Larry Wilmore Is Ready To Be Bold, Brash, And Undeniably Black



via BuzzFeed

“I just want to get real and say the honest truth,” Wilmore told BuzzFeed News of his new Comedy Central show The Nightly Show.



Peter Yang/Comedy Central


It's been a frustrating few months for Larry Wilmore. He's watched from the sidelines as one racially charged news event after another happened — the deaths of Eric Garner and Mike Brown in particular — and has been forced to wonder what his take would have been if his highly anticipated late-night show on Comedy Central The Nightly Show with Larry Wilmore had already been on the air during those moments.


But he's managed to find a silver lining — of sorts. "Unfortunately, a lot of these things aren't going away," Wilmore told BuzzFeed News in a phone interview. "Fortunately for my show, unfortunately for us as a society."


On Martin Luther King Jr. Day — a date Wilmore said is intentional — his new show will take over the 11:30 p.m. slot, which was vacated by The Colbert Report in December. The Nightly Show will be a mix of Bill Maher's talk show Politically Incorrect, which was on the air from 1993 to 2002, and The Daily Show with Jon Stewart, where Wilmore started appearing as the "senior black correspondent" in 2006.


On The Daily Show, his takes as a person of color on the news of the day were often pointedly hilarious. On The Nightly Show, Wilmore will still be riffing off the news from a black point of view, but now has complete control over what issues he chooses to address.

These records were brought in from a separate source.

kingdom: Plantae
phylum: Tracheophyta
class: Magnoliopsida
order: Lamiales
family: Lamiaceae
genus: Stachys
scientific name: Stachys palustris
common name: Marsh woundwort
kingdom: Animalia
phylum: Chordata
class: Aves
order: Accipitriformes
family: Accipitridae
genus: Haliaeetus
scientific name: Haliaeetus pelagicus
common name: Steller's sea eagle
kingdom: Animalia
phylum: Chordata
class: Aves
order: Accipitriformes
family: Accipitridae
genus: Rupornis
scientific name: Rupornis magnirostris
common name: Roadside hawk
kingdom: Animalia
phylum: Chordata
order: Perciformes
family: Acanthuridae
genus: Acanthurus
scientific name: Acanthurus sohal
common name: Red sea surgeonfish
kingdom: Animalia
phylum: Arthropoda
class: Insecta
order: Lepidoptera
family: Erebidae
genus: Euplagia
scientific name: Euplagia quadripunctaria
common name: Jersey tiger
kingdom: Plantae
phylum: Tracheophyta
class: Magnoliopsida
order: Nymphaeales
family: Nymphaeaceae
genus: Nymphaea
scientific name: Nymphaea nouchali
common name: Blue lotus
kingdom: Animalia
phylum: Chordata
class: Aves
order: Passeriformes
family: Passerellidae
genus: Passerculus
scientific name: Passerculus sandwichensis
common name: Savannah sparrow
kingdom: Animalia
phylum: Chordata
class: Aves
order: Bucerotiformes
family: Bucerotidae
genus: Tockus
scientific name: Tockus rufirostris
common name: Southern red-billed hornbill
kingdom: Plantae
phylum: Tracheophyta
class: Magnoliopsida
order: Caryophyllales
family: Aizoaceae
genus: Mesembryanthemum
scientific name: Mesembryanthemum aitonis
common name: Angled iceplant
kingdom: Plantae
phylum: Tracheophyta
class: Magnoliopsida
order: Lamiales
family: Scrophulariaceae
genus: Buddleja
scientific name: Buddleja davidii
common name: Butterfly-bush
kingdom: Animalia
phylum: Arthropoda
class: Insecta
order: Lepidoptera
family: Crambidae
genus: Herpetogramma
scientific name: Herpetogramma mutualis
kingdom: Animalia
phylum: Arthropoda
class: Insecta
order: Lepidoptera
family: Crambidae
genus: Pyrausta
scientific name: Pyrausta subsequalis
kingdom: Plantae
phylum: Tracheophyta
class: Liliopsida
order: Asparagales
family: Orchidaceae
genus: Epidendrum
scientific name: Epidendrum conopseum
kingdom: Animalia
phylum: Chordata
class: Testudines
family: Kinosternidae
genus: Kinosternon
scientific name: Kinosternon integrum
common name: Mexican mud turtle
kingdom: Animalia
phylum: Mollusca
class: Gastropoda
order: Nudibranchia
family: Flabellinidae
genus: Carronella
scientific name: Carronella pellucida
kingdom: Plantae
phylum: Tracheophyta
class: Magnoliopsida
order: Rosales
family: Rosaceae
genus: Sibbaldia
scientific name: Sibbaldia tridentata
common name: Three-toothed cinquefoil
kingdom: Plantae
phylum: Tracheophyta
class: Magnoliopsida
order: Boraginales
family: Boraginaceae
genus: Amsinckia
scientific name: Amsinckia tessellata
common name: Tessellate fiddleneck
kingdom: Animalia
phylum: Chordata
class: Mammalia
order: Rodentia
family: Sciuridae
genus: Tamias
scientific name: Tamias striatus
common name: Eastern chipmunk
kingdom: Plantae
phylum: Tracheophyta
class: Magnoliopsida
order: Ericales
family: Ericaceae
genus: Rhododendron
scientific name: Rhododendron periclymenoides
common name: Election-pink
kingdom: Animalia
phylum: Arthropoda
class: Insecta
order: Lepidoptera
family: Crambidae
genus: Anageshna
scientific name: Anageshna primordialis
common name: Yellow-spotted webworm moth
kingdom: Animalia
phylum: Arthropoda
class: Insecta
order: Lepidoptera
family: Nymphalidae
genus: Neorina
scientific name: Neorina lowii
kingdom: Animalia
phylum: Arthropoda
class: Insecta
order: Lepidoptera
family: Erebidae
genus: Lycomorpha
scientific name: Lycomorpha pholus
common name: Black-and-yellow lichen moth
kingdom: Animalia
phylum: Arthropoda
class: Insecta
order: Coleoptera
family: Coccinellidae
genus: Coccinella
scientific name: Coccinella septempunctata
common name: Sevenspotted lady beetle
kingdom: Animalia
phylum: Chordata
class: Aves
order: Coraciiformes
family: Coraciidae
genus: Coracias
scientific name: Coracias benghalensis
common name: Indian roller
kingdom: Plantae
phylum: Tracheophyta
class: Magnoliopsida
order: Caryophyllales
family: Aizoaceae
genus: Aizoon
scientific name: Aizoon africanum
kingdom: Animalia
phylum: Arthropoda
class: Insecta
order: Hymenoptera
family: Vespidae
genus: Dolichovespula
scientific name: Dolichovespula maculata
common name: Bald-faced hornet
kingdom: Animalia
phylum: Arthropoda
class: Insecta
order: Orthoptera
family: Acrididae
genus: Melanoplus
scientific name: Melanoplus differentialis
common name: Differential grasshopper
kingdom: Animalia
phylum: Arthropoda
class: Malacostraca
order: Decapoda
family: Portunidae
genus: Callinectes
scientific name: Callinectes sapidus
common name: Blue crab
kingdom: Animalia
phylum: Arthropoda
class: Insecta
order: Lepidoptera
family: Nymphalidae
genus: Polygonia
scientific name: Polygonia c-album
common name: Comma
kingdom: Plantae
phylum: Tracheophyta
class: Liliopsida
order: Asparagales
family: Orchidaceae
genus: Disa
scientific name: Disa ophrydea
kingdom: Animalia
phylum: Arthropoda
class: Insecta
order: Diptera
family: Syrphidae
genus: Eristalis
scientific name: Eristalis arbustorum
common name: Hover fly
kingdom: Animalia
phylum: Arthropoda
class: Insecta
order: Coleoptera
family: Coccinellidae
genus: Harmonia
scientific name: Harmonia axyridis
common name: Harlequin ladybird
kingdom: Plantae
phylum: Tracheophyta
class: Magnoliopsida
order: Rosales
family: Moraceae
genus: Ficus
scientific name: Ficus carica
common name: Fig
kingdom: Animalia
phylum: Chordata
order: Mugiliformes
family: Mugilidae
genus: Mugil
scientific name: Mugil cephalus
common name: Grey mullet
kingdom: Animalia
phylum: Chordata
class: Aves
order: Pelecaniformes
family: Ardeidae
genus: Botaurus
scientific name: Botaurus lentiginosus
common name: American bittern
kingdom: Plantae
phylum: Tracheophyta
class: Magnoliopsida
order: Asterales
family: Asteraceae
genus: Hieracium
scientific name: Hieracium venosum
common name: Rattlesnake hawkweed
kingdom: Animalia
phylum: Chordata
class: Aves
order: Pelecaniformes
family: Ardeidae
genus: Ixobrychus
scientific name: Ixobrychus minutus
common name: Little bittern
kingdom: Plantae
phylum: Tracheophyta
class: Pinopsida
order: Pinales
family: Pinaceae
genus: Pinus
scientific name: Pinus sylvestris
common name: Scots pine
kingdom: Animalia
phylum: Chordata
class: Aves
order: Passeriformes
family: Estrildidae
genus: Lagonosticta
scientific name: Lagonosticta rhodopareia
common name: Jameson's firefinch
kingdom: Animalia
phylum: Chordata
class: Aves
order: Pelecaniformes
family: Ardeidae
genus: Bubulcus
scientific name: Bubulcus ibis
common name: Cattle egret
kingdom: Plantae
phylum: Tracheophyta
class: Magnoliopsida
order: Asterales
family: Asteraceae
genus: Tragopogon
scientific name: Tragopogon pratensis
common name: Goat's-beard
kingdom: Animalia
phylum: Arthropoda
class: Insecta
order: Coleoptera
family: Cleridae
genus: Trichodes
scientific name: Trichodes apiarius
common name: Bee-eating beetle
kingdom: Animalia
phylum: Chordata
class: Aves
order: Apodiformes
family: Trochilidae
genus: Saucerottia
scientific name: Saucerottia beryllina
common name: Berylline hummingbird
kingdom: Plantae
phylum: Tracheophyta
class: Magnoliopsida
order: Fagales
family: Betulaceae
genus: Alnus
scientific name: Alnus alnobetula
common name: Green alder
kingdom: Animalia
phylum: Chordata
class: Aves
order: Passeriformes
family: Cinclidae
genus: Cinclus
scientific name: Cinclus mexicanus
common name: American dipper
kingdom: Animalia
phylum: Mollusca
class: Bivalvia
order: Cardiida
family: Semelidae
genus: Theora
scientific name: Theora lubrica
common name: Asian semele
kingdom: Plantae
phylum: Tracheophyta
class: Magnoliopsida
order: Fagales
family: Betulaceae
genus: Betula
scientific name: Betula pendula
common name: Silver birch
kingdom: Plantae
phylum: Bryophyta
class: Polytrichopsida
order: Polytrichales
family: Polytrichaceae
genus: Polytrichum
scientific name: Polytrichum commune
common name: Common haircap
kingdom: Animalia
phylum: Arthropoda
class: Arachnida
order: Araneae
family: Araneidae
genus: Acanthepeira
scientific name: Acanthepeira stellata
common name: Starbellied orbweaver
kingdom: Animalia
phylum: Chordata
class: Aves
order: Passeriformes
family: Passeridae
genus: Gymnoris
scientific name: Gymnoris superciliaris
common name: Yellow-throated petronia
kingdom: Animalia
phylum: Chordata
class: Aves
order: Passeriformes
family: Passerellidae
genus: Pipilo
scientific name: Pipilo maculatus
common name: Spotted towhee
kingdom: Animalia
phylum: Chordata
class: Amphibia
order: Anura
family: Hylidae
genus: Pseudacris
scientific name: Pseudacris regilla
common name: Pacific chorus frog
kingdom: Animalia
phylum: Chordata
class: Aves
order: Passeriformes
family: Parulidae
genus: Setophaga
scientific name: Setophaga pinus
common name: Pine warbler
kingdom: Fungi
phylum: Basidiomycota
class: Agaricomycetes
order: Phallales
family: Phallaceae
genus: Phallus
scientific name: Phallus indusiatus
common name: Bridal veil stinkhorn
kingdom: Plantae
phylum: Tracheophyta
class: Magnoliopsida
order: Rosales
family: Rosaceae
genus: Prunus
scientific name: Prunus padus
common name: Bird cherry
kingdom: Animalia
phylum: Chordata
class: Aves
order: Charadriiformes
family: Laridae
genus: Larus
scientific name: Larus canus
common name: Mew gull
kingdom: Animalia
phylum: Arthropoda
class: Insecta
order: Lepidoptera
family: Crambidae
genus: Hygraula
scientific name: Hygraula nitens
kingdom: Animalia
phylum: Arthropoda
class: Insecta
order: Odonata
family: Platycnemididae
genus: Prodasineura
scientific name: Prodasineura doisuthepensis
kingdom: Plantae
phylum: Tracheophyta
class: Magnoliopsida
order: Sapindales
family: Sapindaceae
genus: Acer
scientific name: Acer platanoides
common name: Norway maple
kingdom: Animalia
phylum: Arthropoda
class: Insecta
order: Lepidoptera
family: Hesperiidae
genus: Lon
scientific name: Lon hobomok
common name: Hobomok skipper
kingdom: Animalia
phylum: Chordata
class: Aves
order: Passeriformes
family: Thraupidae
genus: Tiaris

Still, he said, his series isn't going to be the "For Us, By Us Black People's Show," which was the main reason behind the show's name change from its original title, The Minority Report.


"I really like the name because the show can just define itself," Wilmore said. "We don't have to be defined or hemmed in by what people might project our show is. I think there is more power when you have a simple name in the landscape with everybody else, instead of, 'Hey, I'm the only black guy there and it's called The Minority Report.' Being the only brother [on late-night TV] is enough of a statement." Wilmore's staff is also more diverse than the typical late-night show. His head writer is Robin Thede, a black woman, and his correspondents are an Indian woman, a black man, and a Latino man.



Comedy Central / Via comedycentral.tumblr.com


The Nightly Show was actually the brainchild of Stewart, who pitched a show to the network that would give voice to people often underrepresented on mainstream, and particularly late-night, television — women, blacks, first-generation Americans. (All of the hosts Wilmore will be competing against at 11:30 are white men.) Stewart's vision was that this new show would also be a mix of Wilmore's well-known punditry, news, and the fun stuff Comedy Central is known for.


All of this is new territory for Wilmore, who is originally from Los Angeles. Aside from his Daily Show stint, he's stayed behind the scenes in TV as a showrunner on culturally biting comedies like The Bernie Mac Show and Black-ish, and as a consultant on the dry-humored The Office. But he is a mastermind when it comes to portraying diversity in everyday life. There was a memorable moment in 2013 on the Daily Show where he was brought in to talk about racist allegations against Barneys that had emerged around the same time Jay Z had inked a partnership deal with the department store. After silently sitting at the anchor desk, Wilmore suddenly launched into a diatribe: "Jay Z doesn't care about black people … who want him to boycott Barneys. Shop and frisk is what the media calls it, Jon. Brothers just call it shopping! And by the way: Make up your mind, America. You can't tell brothers to pull up our pants and then arrest us when we try to buy a belt," he said; the audience laughed and applauded.


Wilmore isn't expecting that grabbing a rabid fan base for The Nightly Show is going to be easy. But he's up to the challenge.


"Every day, I wake up in a panic dream. I wake up and go, Oh fuck! I don't think we have a show!" he said. "But that scariness is part of what makes you want to do something good. It makes you want to keep showing up, and it makes you want to raise the bar and really find out what's really going on in this story. I just want to get real and say the honest truth about something. Hopefully, it will get people talking about things, whatever the subject is. And I'm just happy to start the conversation."